Materials provided Block Start

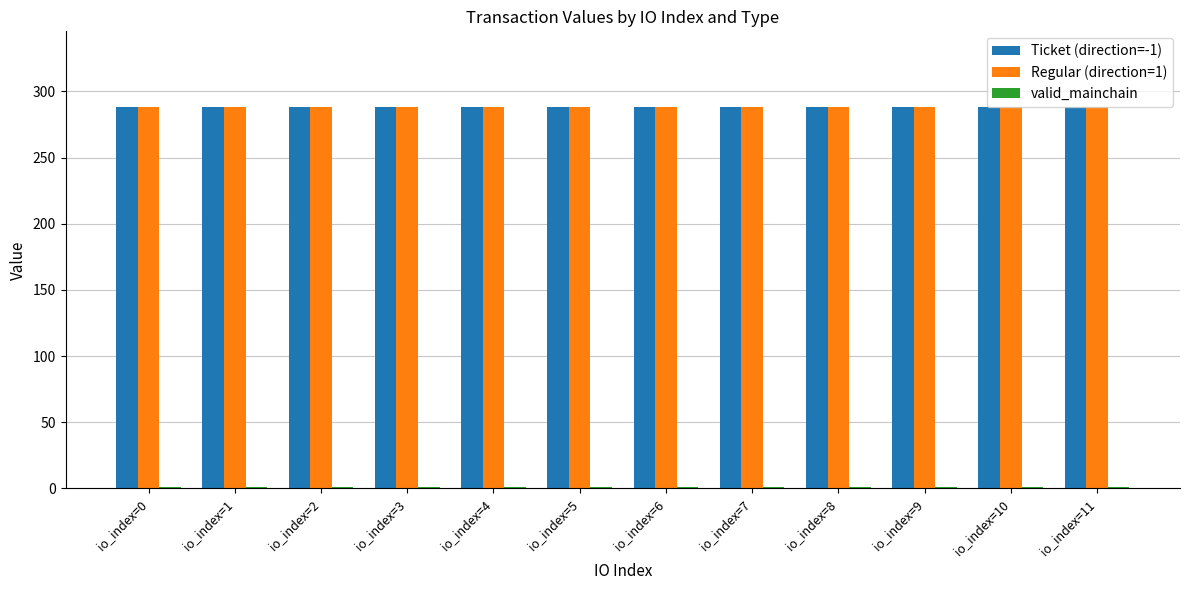

What is the sum of all Ticket (direction=-1) values?

3453.9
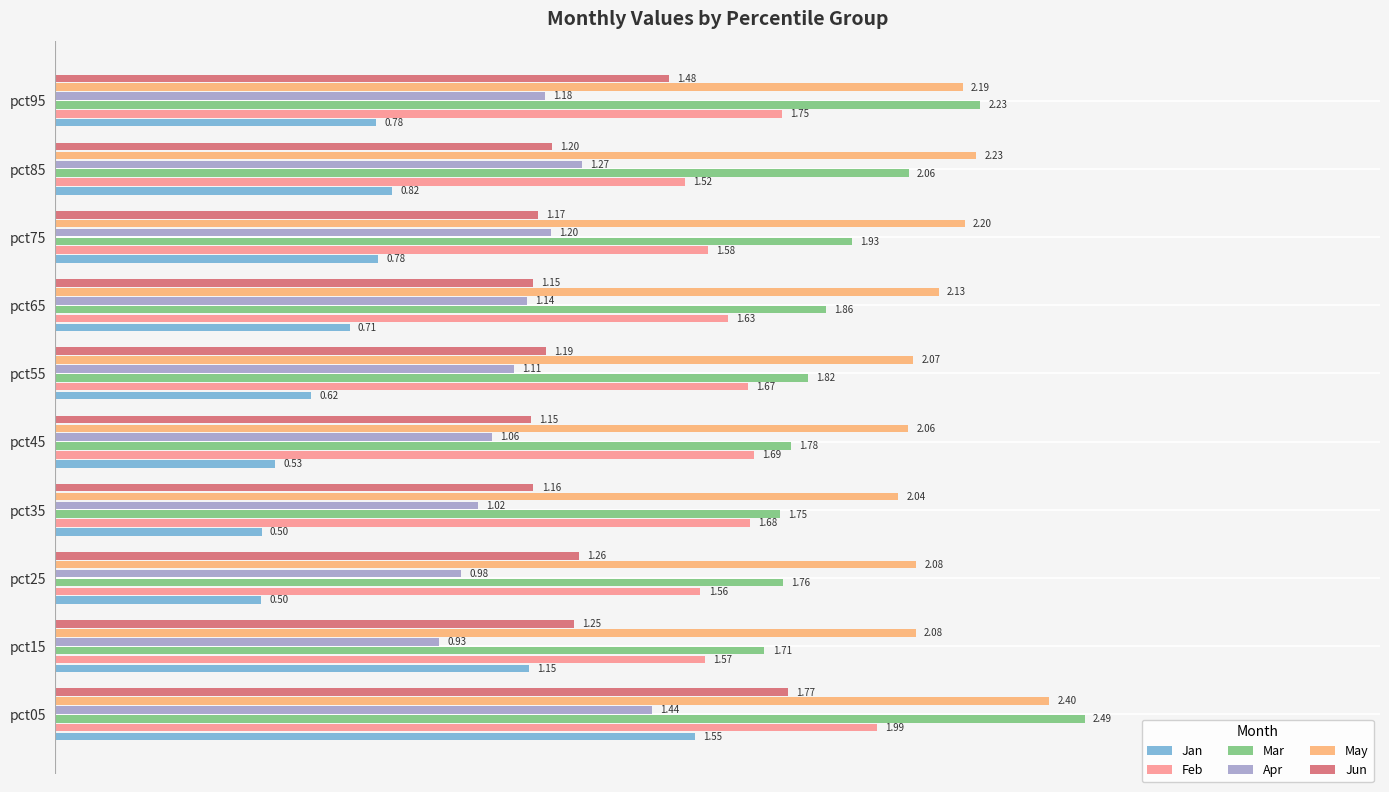

Where is Mar nearest to the value 2?

pct85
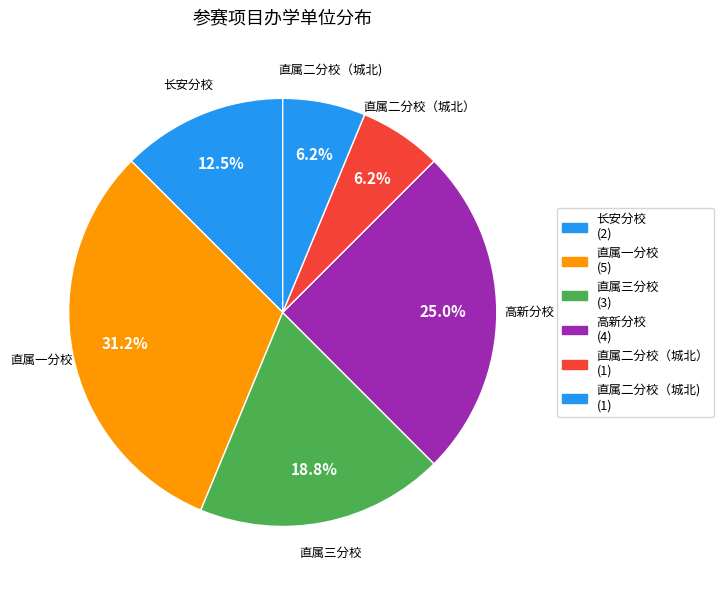

To the nearest percent, what is the difference between the 直属一分校 and 直属二分校（城北） slice percentages?

25%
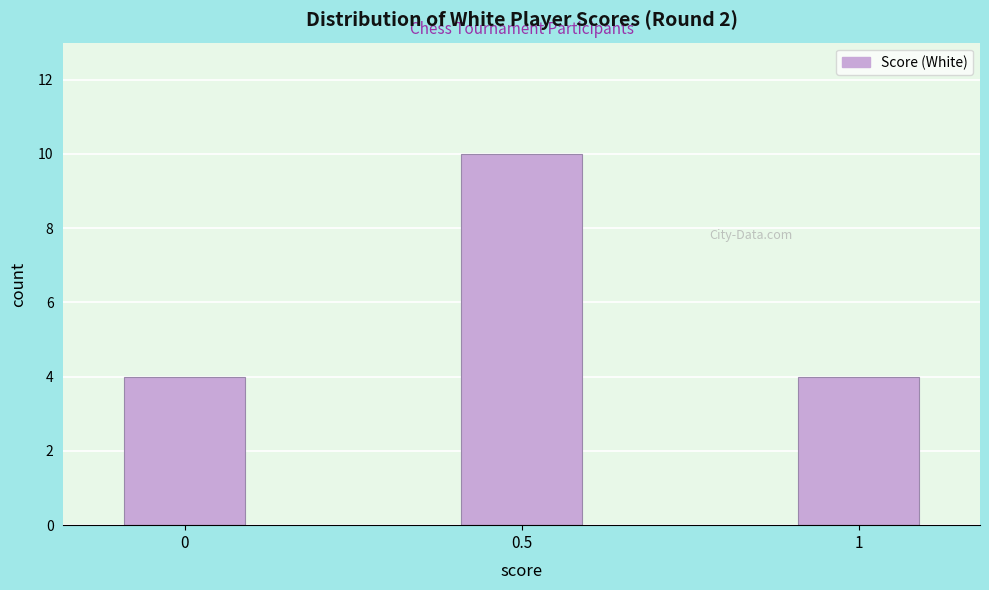

Reading left to right, what are all the values shown in this chart?

4	10	4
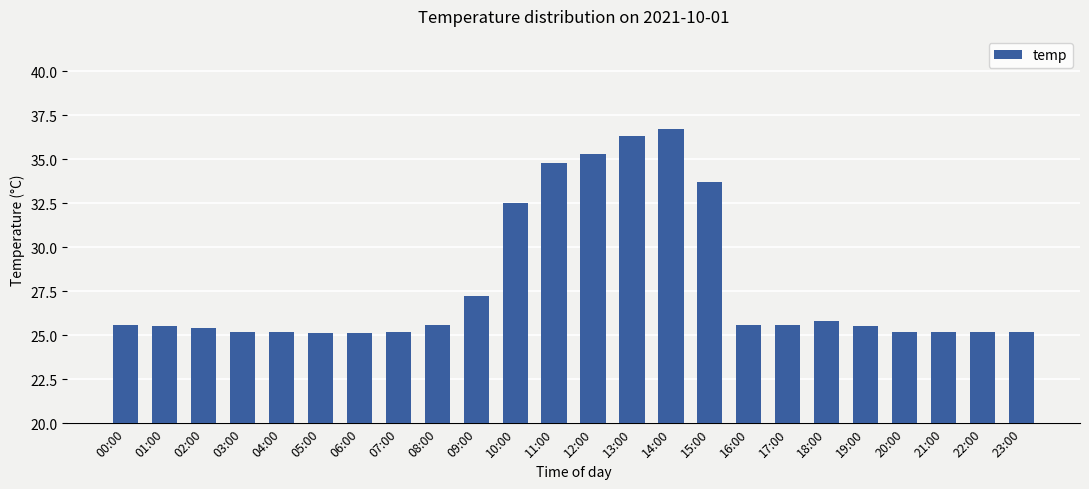

What is the label of the 10th bar from the left?

09:00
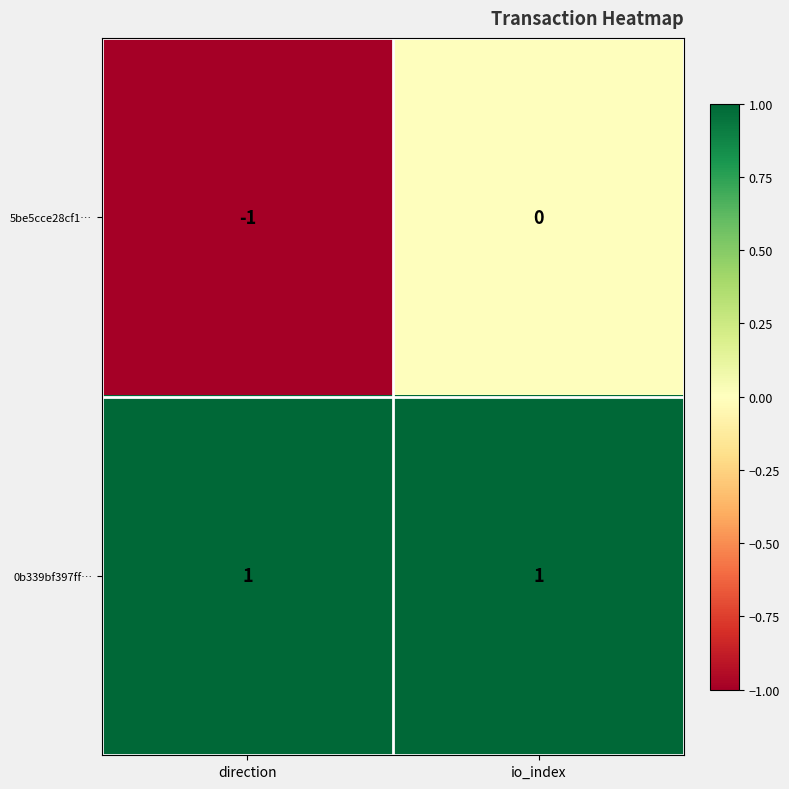

At which category does the chart reach its minimum across all series?

direction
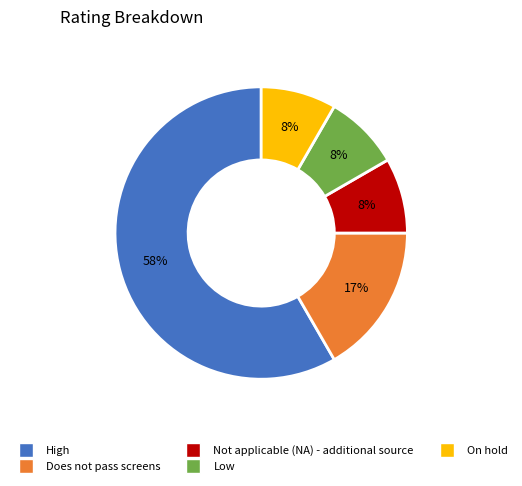

True or false: Does not pass screens accounts for 5% of the total.

False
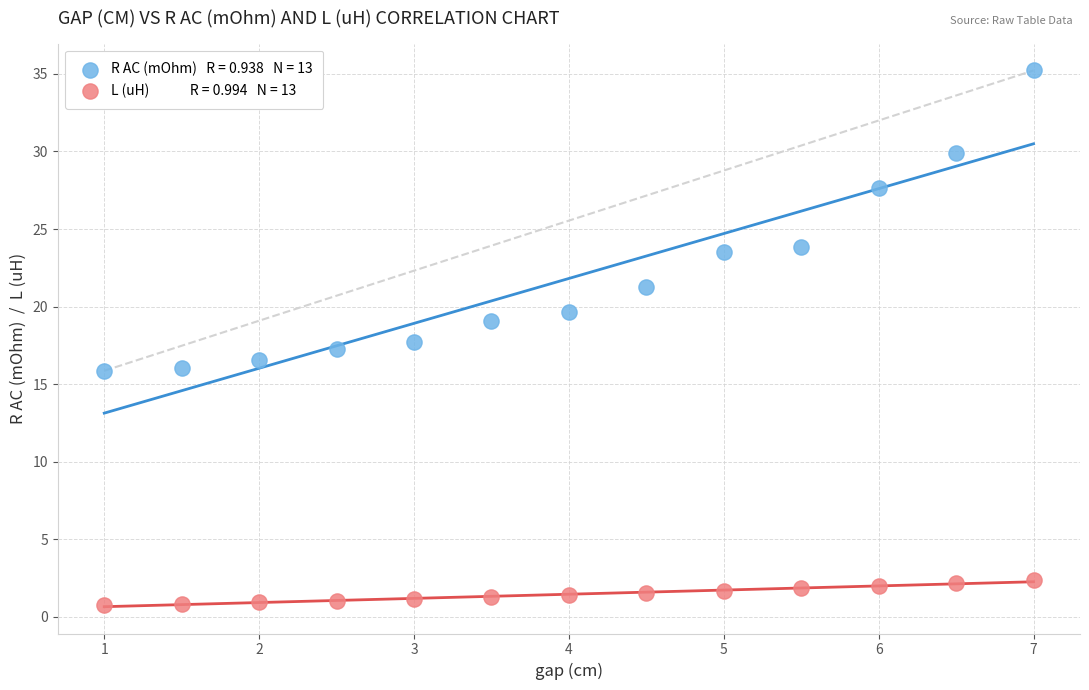

Across all data points, what is the range of Y values (max minus min)?

34.5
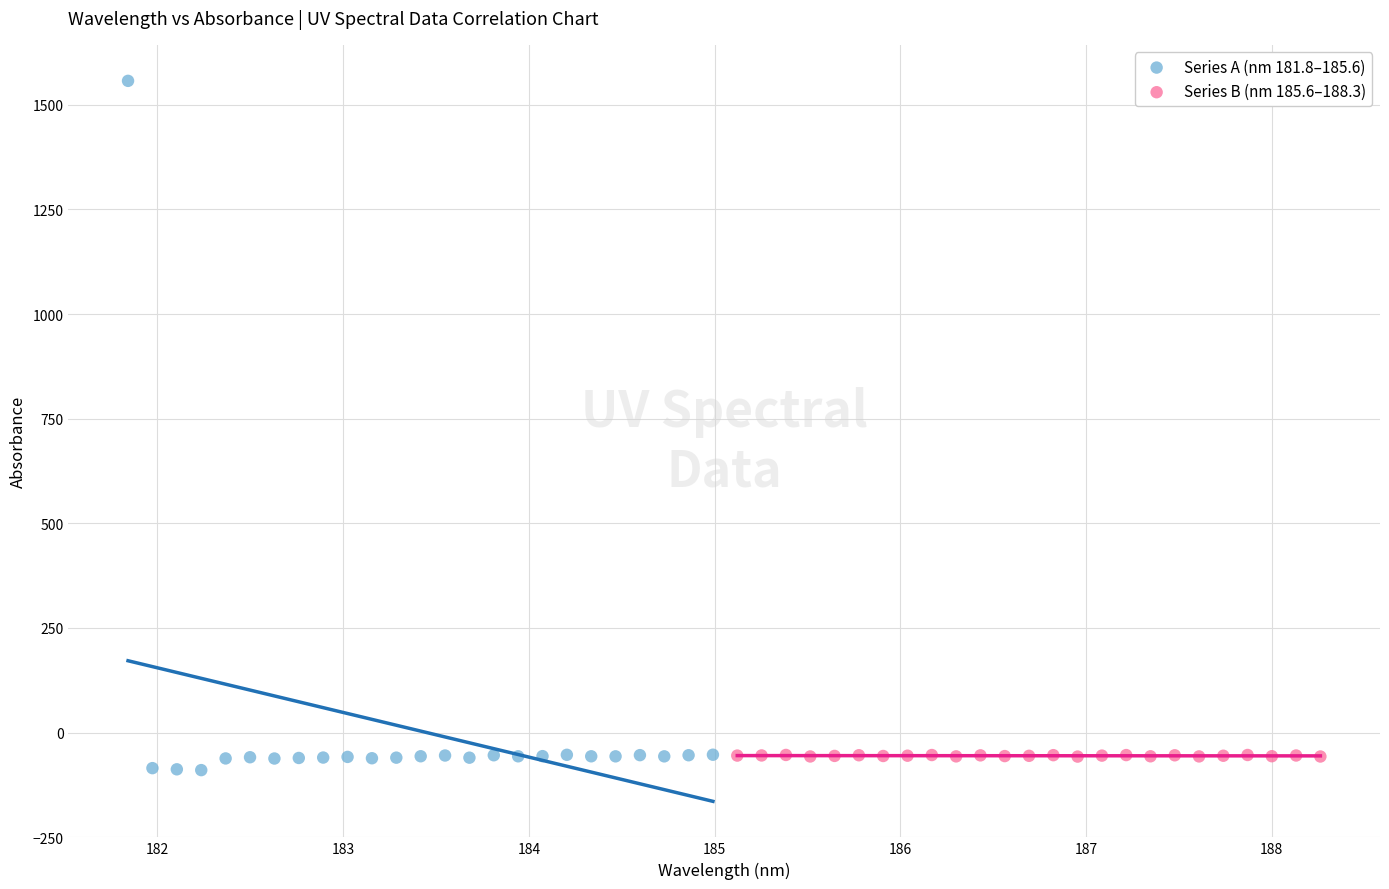

Which series contains the highest Y value?

Series A (nm 181.8–185.6)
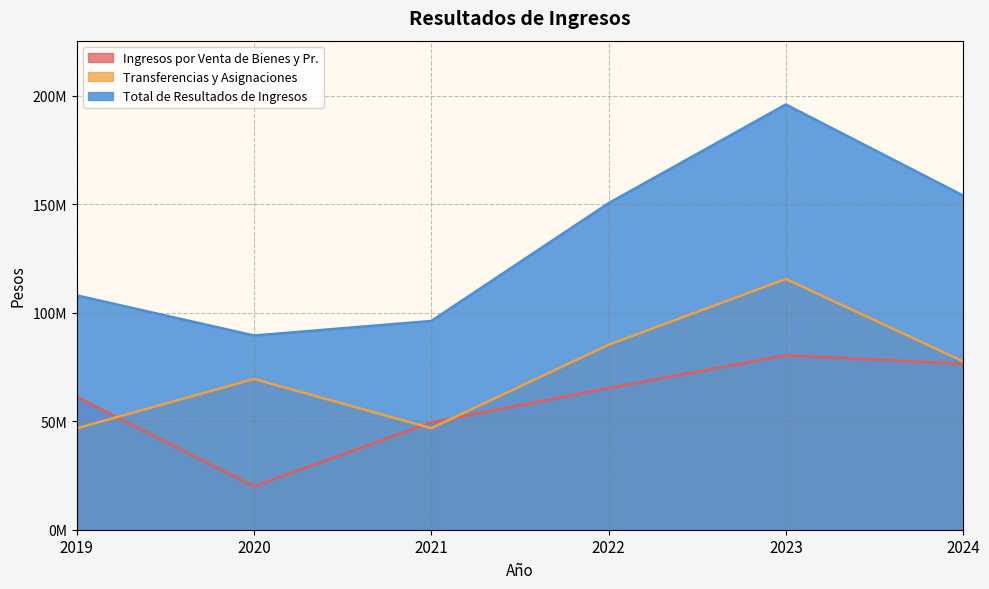

Is the value of Ingresos por Venta de Bienes y Pr. at 2020 greater than the value of Transferencias y Asignaciones at 2020?

No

Materials provided Block End

_Task description_:
Reproduce the text of every entry above verbatim and in the original order, leaving out the pictures.

_Response area_:
What is the sum of all Ticket (direction=-1) values?

3453.9

Where is Mar nearest to the value 2?

pct85

To the nearest percent, what is the difference between the 直属一分校 and 直属二分校（城北） slice percentages?

25%

Reading left to right, what are all the values shown in this chart?

4	10	4

What is the label of the 10th bar from the left?

09:00

At which category does the chart reach its minimum across all series?

direction

True or false: Does not pass screens accounts for 5% of the total.

False

Across all data points, what is the range of Y values (max minus min)?

34.5

Which series contains the highest Y value?

Series A (nm 181.8–185.6)

Is the value of Ingresos por Venta de Bienes y Pr. at 2020 greater than the value of Transferencias y Asignaciones at 2020?

No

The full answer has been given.